2,5-Dimethoxyamphetamine-derived designer drugs: Studies on the identification of cytochrome P450 (CYP) isoenzymes involved in formation of their main metabolites and on their capability to inhibit CYP2D6

Abstract

The designer drugs 4-methyl-2,5-dimethoxy-amphetamine (DOM), 4-iodo-2,5-dimethoxy-amphetamine (DOI), 4-chloro-2,5-dimethoxy-amphetamine (DOC), 4-bromo-2,5-dimethoxy-amphetamine (DOB), 4-bromo-2,5-dimethoxy-methamphetamine (MDOB), and 2,4,5-trimethoxy-amphetamine (TMA-2) are potent serotonin 5HT 2 receptor agonists and have appeared on the illicit drug market. These drugs are mainly metabolized by O-demethylation or in case of DOM by hydroxylation of the methyl moiety. In an initial activity screening using microsomes of insect cells heterologously expressing human CYPs, CYP2D6 was found to be the only CYP isoenzyme involved in the above-mentioned main metabolic steps whereas the amounts of metabolites formed were very small. As inhibition of CYP2D6 by other amphetamines had been described, the inhibitory effects of the 2,5-dimethoxyamphetamine derivatives were studied using insect cell microsomes with heterologously expressed human CYP2D6 and pooled human liver microsomes (HLM) as enzyme sources and dextromethorphan O-demethylation as probe reaction.

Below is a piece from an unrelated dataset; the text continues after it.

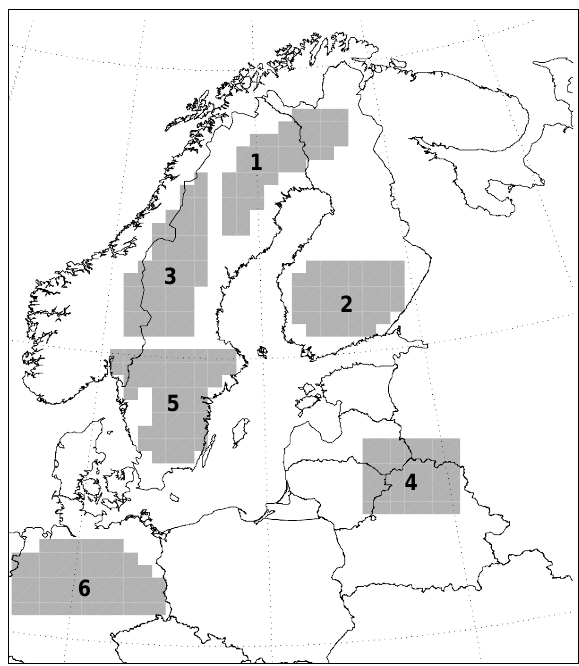
Fig. 2. Map of the six regions discussed in the text and as shown in Figs. 2–9. The regions were selected to cover different bio-climatic zones: the subarctic and boreo-montane zone (region 1), the boreal zone (regions 2 and 3), the boreo-nemoral zone (regions 4 and 5), and to the nemoral zone (region 6).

All studied drugs were observed to be non-mechanism-based competitive inhibitors of CYP2D6 with inhibition constants ( K i) from 7.1 to 296 μM using recombinant CYP2D6 and 2.7–19.9 μM using HLM. For comparison, the K i values for quinidine and fluoxetine were 0.0092 and 8.2 μM using recombinant CYP2D6 and 0.019 and 0.93 μM using HLM. As the K i values of the drugs were much higher than that of quinidine and, with the exception of DOI, higher than that of fluoxetine, interactions with other CYP2D6 substrates are possible but rather unlikely.